I'm 15, almost turning 16 in half a year, and I've had Depression and still having it. I'm willing to let go of it now. A lot of you reading this might be thinking, "What's your problem?" Depression wise considering this is a place for healing. I've posted here before and I'm not proud of it because who I truly am is the type of person I hate the most. I like guy with guy(nothing physical) more than a girl with guy but I'm definitely straight, for your information. Its just that the girls I see around me are all so glamorous with their eyeliners, mascara, hair styles, clothes that you'd never see them wear a second time.(I'm not exaggerating) I'm not saying I'm not like that too because I want to be pretty too. For one, if I know I look pretty(in my eyes (; ) then my self-esteem grows a little on that day and the Depression isn't as killing but I'm going to stop all that, the issue with me liking guy with guy, you readers might find it wrong but I don't find it wrong; its love yet at the same time, it seems wrong.
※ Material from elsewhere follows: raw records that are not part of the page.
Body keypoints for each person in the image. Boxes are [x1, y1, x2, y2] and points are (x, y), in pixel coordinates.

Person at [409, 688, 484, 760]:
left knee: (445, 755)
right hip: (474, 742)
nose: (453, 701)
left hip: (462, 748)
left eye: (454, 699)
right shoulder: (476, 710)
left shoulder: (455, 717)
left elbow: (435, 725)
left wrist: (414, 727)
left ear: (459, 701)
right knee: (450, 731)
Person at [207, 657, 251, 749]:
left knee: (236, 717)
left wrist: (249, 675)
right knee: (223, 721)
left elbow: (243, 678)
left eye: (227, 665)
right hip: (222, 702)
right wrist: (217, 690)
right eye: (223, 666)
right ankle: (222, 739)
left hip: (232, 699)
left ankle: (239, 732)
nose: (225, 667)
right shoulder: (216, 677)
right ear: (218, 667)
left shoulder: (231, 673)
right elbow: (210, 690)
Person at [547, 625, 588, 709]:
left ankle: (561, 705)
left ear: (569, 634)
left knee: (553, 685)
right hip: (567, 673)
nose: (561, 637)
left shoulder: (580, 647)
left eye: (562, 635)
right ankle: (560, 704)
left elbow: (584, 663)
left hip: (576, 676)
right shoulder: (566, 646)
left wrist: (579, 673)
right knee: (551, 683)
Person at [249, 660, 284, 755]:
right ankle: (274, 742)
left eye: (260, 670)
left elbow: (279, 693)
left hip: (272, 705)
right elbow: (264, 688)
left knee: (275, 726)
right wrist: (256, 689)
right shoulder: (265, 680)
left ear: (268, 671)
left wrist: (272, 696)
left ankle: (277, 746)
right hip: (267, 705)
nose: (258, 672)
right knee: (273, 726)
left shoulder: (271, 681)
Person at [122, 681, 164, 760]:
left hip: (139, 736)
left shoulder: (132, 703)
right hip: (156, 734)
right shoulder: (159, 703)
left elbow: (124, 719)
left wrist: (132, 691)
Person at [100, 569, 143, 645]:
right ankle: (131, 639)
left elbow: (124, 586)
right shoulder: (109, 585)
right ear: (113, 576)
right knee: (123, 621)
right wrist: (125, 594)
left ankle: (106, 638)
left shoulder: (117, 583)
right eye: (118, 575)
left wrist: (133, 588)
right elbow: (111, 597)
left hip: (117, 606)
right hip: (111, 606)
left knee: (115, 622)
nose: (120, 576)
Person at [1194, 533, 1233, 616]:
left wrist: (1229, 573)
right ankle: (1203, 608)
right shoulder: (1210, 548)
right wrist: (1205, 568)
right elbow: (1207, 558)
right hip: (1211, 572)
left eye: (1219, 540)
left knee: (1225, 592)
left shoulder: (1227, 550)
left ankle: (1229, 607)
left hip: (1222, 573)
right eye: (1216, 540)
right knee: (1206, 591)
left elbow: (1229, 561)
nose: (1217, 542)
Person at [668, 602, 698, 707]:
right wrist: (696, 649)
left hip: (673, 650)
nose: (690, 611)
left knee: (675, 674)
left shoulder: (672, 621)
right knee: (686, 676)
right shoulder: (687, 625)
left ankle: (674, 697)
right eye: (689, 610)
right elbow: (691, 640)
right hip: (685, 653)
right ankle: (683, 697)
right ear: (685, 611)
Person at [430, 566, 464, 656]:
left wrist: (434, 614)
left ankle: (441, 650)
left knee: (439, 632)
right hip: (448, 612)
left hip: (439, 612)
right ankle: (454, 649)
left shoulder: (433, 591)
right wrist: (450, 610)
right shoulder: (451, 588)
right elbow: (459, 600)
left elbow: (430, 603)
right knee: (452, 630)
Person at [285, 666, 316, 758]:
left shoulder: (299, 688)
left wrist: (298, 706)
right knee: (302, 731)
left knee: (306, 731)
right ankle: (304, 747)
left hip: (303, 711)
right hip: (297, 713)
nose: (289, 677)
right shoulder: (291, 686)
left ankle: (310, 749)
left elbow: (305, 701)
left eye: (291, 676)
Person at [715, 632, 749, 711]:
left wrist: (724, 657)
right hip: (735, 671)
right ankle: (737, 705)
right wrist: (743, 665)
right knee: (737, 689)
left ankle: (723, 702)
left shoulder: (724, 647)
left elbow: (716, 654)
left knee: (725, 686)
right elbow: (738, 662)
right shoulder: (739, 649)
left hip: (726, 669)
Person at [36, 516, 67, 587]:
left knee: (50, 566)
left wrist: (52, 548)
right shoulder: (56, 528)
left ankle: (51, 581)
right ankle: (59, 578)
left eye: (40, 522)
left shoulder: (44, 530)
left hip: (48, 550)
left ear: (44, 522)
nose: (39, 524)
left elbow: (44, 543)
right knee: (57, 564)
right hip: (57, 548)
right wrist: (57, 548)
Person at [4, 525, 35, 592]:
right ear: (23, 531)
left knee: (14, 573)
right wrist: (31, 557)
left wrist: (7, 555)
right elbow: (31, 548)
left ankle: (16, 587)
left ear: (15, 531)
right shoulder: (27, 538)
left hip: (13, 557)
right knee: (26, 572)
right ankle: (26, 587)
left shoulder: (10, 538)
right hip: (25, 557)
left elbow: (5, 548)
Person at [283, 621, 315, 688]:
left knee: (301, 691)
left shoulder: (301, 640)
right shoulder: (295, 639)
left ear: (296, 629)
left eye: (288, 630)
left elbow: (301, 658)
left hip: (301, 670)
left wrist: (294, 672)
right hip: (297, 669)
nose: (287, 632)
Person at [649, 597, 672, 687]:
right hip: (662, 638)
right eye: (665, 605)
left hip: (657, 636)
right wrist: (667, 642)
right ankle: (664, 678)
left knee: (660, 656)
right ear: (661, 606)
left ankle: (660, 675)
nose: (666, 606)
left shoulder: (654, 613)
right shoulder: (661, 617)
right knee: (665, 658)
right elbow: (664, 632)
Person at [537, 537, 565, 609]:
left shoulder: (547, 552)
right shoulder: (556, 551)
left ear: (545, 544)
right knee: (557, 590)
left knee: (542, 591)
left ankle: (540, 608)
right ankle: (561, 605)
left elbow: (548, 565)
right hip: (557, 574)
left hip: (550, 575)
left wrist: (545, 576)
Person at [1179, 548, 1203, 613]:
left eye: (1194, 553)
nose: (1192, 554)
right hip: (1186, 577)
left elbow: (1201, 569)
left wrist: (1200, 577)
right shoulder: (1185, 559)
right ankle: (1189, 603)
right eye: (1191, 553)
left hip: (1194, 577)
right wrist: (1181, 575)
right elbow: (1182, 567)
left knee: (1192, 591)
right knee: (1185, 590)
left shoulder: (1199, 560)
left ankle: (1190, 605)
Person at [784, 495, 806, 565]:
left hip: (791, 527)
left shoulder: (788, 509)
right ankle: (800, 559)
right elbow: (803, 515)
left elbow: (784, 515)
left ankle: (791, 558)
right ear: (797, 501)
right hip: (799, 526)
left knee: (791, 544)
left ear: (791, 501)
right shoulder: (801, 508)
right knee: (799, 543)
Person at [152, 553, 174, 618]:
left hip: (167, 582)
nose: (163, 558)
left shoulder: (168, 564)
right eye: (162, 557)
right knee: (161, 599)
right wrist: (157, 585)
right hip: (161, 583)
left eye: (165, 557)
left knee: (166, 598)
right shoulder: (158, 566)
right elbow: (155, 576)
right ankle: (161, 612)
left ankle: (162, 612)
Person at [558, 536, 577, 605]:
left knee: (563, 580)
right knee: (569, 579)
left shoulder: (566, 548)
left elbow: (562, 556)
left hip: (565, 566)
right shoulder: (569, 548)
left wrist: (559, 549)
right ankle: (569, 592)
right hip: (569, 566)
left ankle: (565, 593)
It isn't right and I don't mean to offend anyone, I mean it but I'm beginning to find it disgusting. If what I just said offends anyone or against the forum rules, I'm sorry. I've never been a good person so if I offended anyone, it wouldn't be the first time but in strangers' eyes, they say I'm "innocent" or "shy" and it hurts me. I'm not shy, I'm anti-social. "I don't like people"...is what one 'me' would say. The other 'me' would say, "I need people in my life. I don't want to be alone." Suppose I have alter ego is what I recently found out I might have.
Sorry, I suppose I've said too much that does not relate to any of "I want to be a better person." So here are my resolutions:
1) Nothing allowed in my life that relates to guy with guy
My other resolutions are watch my temper, treat my mother better, don't slack of anymore than I am in school, and read the Bible or any other book that relates to Him(in my case, would be my devotion book) and yes, I'm a Christian. It might seem weird since I've never said anything about Him until now but yes, I'm a Christian and I'm trying to find Him right now.
Maybe..I don't have that much resolutions and by now, many might think, "Wrong place to talk about this, you know- -" but I just want people to know that Depression stops you from being who you are and you end up finding wrong things to stop it and...Depression hinders your life which I'm sure many of you already figured out. My message is...move forward, no matter how hard that seems, stop the things that hurt you even more than Depression, and thanks for those that read this through to the end. I appreciate it. A lot. Because I just wanted someone to listen to me since today, for some reason, it feels as if some burden on my chest has been lifted. Temporary, maybe though, so thanks again.